WHAT IS BEING ASKED: For each line below that holds "size", return the line as it stands.

RECORDED INFORMATION:
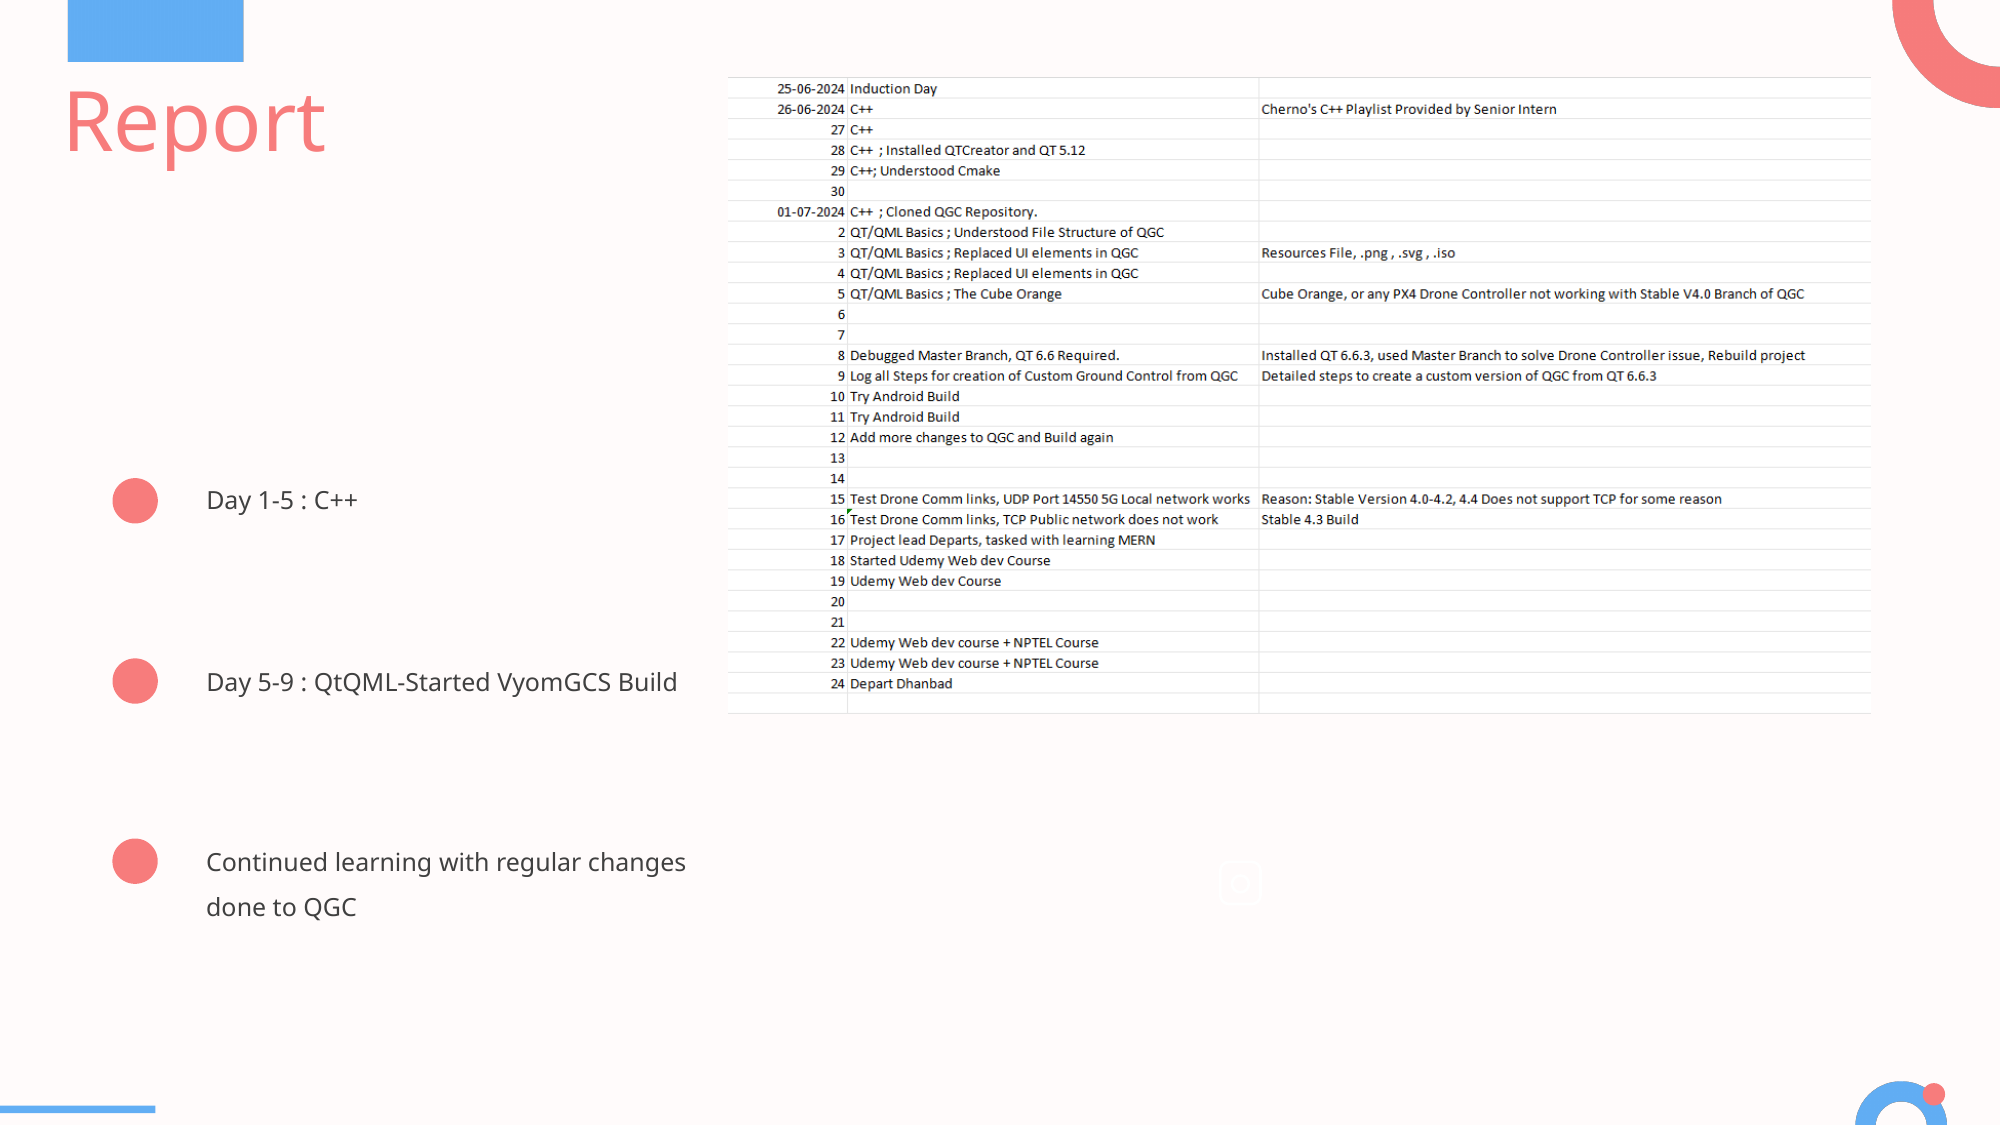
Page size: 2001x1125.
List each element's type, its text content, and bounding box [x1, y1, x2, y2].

* * *

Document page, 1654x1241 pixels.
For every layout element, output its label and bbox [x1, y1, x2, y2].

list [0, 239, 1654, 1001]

...

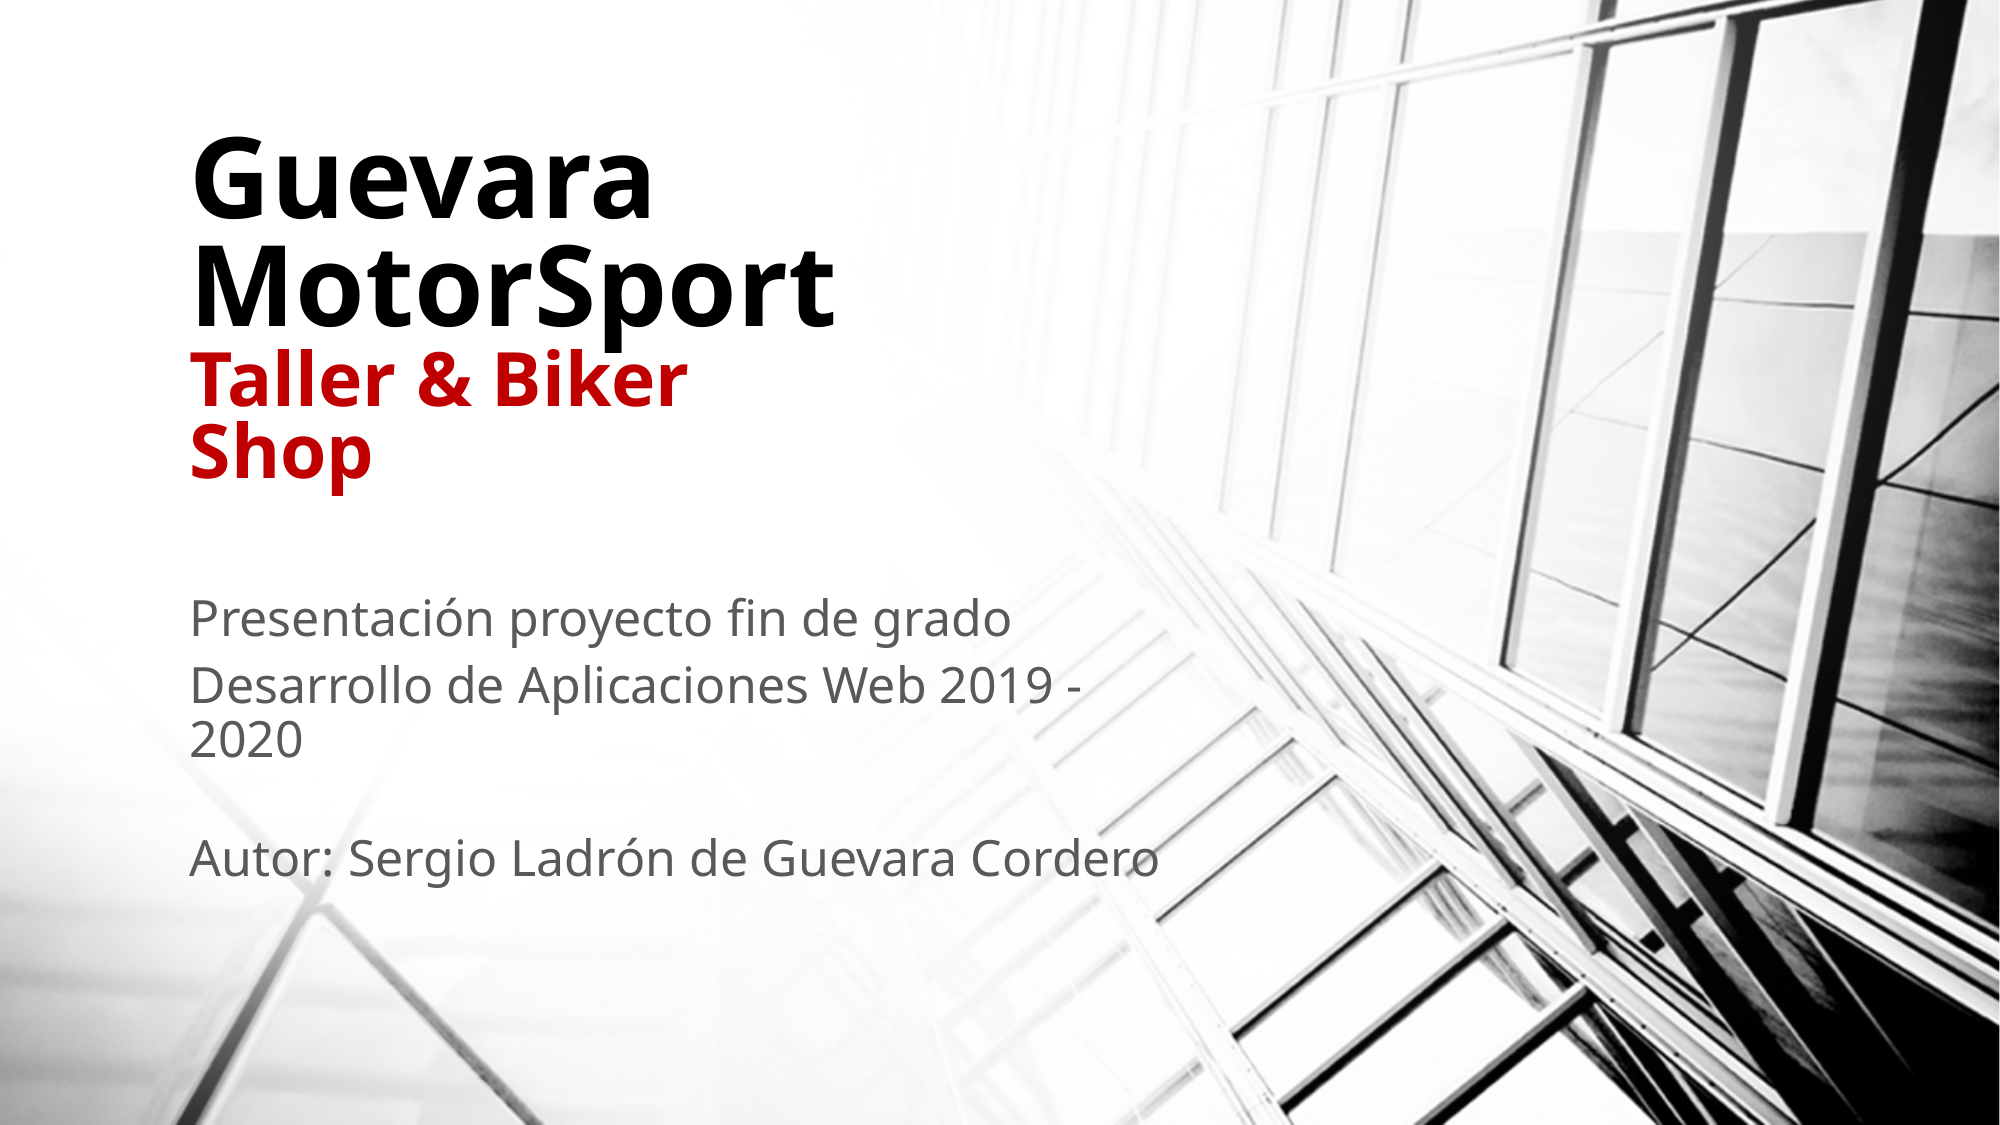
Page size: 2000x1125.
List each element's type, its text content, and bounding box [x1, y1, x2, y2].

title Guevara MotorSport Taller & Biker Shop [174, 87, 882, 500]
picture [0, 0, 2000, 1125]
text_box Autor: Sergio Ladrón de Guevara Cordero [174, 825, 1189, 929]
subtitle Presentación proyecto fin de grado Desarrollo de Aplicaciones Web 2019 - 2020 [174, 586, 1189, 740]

SOLUTION FOR THIS PROBLEM:
Page size: 2001x1125.
Page size: 2000x1125.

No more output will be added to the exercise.